- _What you have to do_
Change "RECOMMEND" to "SUGGESTED" in the listing, from its start through the line holding "любят цифрами: 109", inclusive. Give those lines again with nothing else altered.

[Saved entries]
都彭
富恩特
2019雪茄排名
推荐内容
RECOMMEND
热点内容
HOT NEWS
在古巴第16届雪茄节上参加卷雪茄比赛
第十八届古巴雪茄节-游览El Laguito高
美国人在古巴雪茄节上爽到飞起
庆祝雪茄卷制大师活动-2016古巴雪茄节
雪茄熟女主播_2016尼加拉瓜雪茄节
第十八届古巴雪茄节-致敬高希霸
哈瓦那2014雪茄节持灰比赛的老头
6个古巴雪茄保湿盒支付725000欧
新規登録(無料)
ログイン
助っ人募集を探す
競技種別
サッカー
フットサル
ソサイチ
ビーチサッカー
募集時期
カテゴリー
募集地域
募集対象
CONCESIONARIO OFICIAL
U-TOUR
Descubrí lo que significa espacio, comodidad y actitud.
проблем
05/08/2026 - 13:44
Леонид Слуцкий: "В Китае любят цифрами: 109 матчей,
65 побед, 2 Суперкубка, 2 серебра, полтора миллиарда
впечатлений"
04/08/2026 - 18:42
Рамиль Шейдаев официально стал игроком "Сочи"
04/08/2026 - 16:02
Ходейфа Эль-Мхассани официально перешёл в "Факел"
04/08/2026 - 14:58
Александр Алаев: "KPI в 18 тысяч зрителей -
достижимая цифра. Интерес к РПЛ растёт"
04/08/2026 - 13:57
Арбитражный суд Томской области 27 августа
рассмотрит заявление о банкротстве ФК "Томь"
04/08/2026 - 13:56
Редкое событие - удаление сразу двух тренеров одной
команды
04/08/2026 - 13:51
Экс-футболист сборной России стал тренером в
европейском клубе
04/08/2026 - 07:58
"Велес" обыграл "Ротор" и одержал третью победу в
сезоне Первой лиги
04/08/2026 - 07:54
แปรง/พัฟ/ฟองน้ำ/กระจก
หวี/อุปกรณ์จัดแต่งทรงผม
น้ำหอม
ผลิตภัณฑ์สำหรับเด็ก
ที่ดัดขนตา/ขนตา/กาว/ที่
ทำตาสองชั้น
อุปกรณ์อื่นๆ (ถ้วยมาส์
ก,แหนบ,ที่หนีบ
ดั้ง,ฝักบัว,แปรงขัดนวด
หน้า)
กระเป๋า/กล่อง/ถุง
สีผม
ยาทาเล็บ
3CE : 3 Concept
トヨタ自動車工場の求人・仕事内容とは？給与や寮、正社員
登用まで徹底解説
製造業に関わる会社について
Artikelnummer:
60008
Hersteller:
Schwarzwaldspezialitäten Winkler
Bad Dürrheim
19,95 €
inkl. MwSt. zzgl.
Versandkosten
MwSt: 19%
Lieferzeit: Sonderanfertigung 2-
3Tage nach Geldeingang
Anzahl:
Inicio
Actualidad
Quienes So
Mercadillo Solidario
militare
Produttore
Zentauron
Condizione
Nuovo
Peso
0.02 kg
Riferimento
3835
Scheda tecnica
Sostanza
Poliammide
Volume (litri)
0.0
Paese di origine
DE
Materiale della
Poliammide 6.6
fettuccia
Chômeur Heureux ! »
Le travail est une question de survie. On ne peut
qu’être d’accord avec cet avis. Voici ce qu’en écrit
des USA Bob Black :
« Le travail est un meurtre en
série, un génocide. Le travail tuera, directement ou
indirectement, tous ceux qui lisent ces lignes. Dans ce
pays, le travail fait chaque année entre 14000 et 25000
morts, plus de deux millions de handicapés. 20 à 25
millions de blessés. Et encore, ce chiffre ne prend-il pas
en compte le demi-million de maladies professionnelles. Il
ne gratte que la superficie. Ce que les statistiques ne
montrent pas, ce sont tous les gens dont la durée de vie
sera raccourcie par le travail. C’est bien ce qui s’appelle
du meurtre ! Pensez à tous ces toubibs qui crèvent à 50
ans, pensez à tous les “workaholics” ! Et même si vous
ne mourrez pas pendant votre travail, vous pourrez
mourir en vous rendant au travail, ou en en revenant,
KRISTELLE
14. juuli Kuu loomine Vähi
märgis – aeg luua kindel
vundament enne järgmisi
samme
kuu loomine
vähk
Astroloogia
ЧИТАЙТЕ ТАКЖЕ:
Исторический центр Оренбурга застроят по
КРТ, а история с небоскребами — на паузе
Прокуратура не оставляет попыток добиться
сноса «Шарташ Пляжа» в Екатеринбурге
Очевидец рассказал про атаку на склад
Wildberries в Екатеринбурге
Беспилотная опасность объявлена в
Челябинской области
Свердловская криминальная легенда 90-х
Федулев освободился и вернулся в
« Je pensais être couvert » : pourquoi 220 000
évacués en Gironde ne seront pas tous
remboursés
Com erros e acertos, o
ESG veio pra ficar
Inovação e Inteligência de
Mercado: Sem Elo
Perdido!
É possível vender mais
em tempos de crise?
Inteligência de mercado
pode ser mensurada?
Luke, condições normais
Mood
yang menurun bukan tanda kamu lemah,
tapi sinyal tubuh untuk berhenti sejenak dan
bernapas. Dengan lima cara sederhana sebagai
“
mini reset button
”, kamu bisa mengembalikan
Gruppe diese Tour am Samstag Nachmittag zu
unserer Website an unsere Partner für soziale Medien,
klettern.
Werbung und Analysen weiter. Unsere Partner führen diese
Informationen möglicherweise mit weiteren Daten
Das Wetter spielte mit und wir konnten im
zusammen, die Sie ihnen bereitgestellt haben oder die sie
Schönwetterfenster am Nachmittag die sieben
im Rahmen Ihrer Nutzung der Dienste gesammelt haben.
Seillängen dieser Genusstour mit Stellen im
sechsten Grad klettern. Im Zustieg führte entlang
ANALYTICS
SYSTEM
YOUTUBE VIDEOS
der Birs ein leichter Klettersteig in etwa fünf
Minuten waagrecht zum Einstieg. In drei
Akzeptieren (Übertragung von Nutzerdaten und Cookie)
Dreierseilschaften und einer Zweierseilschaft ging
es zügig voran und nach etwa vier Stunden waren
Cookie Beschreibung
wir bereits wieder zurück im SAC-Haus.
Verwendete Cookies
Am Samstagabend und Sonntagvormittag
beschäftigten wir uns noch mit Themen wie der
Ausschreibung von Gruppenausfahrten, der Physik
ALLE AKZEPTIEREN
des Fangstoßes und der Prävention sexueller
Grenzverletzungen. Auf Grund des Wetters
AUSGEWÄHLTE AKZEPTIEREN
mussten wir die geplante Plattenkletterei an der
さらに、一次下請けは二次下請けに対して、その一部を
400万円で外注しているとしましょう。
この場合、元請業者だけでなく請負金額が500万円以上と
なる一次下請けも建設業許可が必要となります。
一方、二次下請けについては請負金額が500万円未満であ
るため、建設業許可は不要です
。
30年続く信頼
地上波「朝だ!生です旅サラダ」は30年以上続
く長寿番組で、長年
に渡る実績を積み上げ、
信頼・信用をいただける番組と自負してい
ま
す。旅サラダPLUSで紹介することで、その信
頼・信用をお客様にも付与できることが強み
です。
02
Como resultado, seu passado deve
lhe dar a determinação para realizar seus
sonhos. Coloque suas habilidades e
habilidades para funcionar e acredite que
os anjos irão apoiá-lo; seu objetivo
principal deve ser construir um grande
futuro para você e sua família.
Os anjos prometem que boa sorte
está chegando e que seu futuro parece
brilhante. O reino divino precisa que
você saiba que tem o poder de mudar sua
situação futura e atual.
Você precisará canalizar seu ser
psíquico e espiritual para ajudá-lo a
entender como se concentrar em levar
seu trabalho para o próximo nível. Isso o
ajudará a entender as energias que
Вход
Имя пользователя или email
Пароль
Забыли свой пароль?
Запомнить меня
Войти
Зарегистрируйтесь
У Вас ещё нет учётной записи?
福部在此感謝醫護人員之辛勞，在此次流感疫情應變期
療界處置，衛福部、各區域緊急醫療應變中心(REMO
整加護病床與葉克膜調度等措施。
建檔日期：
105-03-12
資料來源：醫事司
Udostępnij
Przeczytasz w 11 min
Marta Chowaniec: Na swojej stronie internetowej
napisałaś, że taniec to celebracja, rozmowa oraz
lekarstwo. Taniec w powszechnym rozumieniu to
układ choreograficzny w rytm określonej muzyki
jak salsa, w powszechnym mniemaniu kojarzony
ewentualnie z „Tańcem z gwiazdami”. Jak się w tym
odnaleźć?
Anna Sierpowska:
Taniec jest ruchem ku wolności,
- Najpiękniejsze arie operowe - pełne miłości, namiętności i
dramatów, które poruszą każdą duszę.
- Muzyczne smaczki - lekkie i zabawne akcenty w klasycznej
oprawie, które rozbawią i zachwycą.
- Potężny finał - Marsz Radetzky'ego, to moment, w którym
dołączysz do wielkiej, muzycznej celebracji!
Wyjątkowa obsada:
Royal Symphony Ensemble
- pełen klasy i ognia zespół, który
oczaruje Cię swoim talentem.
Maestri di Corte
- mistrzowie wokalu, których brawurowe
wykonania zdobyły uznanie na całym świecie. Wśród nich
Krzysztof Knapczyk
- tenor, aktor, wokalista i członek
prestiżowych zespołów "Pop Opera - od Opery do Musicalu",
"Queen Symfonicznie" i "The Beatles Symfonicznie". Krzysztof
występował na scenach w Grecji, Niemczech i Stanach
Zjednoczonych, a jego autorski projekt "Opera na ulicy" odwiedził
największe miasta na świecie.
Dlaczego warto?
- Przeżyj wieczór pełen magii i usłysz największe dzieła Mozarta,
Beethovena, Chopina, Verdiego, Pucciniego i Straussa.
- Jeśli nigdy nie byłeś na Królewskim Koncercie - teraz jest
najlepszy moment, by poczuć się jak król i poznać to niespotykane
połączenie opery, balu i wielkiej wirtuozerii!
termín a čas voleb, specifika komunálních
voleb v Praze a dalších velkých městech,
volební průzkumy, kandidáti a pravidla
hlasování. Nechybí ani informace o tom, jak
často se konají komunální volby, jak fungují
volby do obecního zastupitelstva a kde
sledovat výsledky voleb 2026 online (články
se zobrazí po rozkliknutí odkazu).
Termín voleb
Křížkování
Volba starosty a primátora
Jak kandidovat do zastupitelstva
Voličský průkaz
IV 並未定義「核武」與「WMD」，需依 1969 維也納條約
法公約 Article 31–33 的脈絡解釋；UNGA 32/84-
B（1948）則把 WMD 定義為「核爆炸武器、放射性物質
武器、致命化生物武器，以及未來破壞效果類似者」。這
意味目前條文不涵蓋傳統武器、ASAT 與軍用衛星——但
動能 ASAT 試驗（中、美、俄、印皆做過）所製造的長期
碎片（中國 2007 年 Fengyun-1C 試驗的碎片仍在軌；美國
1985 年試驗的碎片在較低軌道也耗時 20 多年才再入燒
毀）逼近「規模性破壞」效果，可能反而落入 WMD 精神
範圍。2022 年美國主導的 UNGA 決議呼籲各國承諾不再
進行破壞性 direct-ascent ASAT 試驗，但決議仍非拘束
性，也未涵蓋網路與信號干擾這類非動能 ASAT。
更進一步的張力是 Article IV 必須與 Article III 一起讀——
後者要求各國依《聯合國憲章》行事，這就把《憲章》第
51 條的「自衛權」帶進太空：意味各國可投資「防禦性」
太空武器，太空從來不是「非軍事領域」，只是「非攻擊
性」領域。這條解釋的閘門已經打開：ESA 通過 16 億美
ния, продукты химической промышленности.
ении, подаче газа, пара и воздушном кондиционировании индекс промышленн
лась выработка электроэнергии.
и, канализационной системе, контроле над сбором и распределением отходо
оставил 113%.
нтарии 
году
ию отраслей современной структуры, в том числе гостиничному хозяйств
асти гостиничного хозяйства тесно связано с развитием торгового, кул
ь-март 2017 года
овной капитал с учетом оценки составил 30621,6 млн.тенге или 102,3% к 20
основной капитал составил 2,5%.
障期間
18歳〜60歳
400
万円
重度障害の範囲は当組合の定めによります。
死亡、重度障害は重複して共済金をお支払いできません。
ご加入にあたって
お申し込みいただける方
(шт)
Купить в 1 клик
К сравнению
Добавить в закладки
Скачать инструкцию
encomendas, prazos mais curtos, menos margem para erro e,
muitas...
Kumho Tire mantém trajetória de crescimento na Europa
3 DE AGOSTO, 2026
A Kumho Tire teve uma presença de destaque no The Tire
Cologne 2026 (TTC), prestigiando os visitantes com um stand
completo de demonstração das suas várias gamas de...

- _Problem solution_
都彭
富恩特
2019雪茄排名
推荐内容
SUGGESTED
热点内容
HOT NEWS
在古巴第16届雪茄节上参加卷雪茄比赛
第十八届古巴雪茄节-游览El Laguito高
美国人在古巴雪茄节上爽到飞起
庆祝雪茄卷制大师活动-2016古巴雪茄节
雪茄熟女主播_2016尼加拉瓜雪茄节
第十八届古巴雪茄节-致敬高希霸
哈瓦那2014雪茄节持灰比赛的老头
6个古巴雪茄保湿盒支付725000欧
新規登録(無料)
ログイン
助っ人募集を探す
競技種別
サッカー
フットサル
ソサイチ
ビーチサッカー
募集時期
カテゴリー
募集地域
募集対象
CONCESIONARIO OFICIAL
U-TOUR
Descubrí lo que significa espacio, comodidad y actitud.
проблем
05/08/2026 - 13:44
Леонид Слуцкий: "В Китае любят цифрами: 109 матчей,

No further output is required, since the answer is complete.